§ RECORDS:
-- -- --

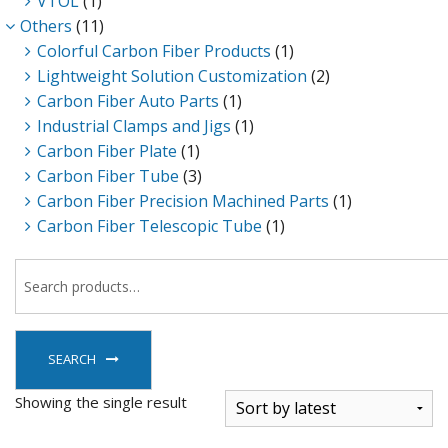
VTOL
(1)
Others
(11)
Colorful Carbon Fiber Products
(1)
Lightweight Solution Customization
(2)
Carbon Fiber Auto Parts
(1)
Industrial Clamps and Jigs
(1)
Carbon Fiber Plate
(1)
Carbon Fiber Tube
(3)
Carbon Fiber Precision Machined Parts
(1)
Carbon Fiber Telescopic Tube
(1)
SEARCH
Showing the single result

-- -- --

§ WORK ITEM: Within the entries, count the lines containing the string "Fiber" and state nothing but the result.

§ RESULT OF THE TASK: 6